Abstract

The backbone internal dynamics of the wild-type 129 amino acid α/β parallel protein CheY and its double mutant F14N/P110G are analysed here by the hydrogen-exchange method. The F14N mutation is known to stabilise the protein and to accelerate refolding while P110G is destabilising and accelerates unfolding. We first assigned and characterised the double mutant by nuclear magnetic resonance (NMR), to try and discover any possible conformational change induced by the two mutations. The main difference between the two proteins is a favourable N-capping interaction of the newly introduced Asn14 side-chain at the beginning of the first α-helix (α-helix A). Second, we have measured the exchange rates in the wild-type and mutant CheY. In the first case the observed protection factors are slightly dispersed around an average value.

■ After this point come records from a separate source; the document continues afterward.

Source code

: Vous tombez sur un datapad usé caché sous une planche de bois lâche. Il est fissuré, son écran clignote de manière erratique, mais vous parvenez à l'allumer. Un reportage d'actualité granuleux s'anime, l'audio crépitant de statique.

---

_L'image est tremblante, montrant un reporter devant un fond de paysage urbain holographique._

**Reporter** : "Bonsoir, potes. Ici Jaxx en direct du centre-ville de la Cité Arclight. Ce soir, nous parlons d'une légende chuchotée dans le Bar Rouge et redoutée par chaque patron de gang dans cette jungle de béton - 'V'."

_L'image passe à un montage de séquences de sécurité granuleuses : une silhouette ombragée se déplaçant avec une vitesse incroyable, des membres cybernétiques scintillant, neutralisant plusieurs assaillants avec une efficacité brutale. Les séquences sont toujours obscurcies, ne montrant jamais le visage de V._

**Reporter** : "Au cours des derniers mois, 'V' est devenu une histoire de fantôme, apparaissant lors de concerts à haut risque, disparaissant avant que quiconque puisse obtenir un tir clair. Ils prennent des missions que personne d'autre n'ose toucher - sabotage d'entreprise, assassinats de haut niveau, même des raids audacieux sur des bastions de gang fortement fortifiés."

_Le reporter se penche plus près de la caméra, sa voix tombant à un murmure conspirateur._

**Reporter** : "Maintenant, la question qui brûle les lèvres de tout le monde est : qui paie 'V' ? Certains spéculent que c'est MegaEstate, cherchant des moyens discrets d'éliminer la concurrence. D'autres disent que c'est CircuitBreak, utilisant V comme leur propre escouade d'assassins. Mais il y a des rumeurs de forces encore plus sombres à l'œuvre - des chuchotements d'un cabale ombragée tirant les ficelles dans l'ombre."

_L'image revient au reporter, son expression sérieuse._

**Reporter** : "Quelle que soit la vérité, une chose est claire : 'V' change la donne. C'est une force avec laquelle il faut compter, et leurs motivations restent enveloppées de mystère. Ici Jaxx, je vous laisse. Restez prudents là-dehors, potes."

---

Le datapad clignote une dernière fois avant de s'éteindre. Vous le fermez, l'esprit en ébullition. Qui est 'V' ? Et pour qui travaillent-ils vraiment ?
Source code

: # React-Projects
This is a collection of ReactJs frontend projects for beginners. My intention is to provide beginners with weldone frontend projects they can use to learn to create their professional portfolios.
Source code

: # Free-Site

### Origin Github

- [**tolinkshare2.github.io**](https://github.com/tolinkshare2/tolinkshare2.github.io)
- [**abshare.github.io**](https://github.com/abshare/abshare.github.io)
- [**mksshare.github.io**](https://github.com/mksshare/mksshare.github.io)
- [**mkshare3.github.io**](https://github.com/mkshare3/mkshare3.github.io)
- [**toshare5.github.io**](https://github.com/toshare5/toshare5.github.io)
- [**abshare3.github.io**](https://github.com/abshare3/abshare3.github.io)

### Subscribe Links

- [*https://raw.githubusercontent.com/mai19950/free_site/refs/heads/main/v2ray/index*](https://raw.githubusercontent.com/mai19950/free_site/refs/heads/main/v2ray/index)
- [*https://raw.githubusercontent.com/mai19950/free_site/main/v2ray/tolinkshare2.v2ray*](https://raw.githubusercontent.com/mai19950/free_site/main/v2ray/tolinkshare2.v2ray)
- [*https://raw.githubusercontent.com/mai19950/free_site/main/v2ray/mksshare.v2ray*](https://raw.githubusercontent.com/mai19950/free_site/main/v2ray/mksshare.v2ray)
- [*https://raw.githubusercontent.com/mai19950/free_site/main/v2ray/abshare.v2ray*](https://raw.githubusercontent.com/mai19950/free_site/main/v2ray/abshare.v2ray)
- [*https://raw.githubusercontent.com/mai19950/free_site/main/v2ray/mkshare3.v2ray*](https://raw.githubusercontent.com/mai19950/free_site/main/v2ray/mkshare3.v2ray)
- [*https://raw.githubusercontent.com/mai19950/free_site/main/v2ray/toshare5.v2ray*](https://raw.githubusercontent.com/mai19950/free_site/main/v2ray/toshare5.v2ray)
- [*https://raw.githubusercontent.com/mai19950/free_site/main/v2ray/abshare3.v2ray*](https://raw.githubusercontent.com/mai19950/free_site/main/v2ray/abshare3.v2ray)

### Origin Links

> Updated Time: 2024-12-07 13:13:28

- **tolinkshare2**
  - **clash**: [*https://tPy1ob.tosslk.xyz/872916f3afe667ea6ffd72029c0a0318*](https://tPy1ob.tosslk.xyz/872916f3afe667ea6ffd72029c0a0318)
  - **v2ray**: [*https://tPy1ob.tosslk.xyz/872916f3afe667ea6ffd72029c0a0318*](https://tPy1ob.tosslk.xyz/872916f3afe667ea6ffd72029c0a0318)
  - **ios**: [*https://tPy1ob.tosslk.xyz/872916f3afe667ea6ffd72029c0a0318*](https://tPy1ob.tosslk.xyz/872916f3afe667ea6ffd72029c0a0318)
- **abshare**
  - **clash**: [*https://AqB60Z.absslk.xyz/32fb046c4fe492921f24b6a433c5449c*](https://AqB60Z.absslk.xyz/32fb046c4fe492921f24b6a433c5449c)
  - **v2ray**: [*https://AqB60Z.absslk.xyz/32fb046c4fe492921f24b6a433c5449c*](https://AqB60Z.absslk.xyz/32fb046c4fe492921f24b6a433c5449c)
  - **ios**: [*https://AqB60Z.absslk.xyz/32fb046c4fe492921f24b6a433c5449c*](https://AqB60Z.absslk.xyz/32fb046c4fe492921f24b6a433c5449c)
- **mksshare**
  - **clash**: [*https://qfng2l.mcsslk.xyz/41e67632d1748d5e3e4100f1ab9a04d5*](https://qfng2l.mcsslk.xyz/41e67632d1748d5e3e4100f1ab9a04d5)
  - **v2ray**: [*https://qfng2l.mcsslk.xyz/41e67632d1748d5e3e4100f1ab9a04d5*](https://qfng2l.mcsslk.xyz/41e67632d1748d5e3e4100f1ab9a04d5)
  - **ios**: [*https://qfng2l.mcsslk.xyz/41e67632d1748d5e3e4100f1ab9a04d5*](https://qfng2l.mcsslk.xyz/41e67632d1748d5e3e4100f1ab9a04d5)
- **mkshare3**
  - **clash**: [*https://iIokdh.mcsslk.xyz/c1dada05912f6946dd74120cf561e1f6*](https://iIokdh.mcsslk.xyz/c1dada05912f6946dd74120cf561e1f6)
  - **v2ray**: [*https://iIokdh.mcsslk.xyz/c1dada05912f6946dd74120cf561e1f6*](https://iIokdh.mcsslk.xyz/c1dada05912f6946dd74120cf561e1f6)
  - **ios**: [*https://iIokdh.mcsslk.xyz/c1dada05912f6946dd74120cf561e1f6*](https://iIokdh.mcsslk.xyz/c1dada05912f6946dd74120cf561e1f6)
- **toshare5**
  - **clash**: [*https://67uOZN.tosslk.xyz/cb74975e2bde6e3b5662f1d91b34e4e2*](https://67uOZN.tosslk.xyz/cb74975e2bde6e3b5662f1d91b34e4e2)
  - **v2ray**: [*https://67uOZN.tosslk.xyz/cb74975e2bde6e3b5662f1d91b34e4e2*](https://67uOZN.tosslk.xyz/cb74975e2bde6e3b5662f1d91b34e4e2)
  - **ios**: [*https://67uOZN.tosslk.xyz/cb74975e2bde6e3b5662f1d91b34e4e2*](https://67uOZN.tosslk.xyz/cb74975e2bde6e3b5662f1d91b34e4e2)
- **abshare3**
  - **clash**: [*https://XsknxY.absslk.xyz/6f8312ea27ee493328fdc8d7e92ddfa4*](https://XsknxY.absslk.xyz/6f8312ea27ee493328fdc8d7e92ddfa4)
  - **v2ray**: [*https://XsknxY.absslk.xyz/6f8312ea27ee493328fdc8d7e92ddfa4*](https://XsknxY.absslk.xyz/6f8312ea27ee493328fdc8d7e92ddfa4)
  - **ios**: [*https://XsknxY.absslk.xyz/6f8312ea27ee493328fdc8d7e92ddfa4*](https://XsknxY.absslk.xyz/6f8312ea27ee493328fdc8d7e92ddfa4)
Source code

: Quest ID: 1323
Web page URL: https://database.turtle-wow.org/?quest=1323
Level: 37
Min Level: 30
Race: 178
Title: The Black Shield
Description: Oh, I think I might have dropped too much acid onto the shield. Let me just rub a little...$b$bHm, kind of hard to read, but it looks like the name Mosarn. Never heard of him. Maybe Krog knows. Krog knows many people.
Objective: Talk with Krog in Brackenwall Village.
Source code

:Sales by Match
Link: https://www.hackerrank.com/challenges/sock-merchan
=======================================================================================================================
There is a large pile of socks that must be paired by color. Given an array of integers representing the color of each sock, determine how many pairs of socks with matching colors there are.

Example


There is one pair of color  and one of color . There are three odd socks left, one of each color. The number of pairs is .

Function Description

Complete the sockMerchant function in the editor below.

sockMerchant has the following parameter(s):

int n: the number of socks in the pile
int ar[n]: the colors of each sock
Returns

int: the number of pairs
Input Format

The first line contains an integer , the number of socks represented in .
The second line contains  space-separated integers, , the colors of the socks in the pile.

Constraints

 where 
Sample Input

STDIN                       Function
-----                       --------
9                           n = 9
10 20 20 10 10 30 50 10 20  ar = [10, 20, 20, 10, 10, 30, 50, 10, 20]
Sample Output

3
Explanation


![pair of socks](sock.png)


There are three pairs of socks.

According to their distribution in the structure, protein stability is highest on one face of the central β-sheet, in the surroundings of the main hydrophobic core formed by side-chains of residues in β-strands I, II and III and helices A and E. The mutations in the double mutant protein affect two distinct subdomains differently (from β-strand I to III and from α-helix C to the end). In the second subdomain the number of protected protons is reduced with respect to those in the wild-type. This differential behaviour can be explained by a selective decrease in stability of the second folding subdomain produced by the P110G mutation and the opposite effect in the first subdomain, produced by the F14N mutation. α-Helix A, which is involved together with β-strands I and III in the folding nucleus of CheY, shows the largest protection factors in both proteins.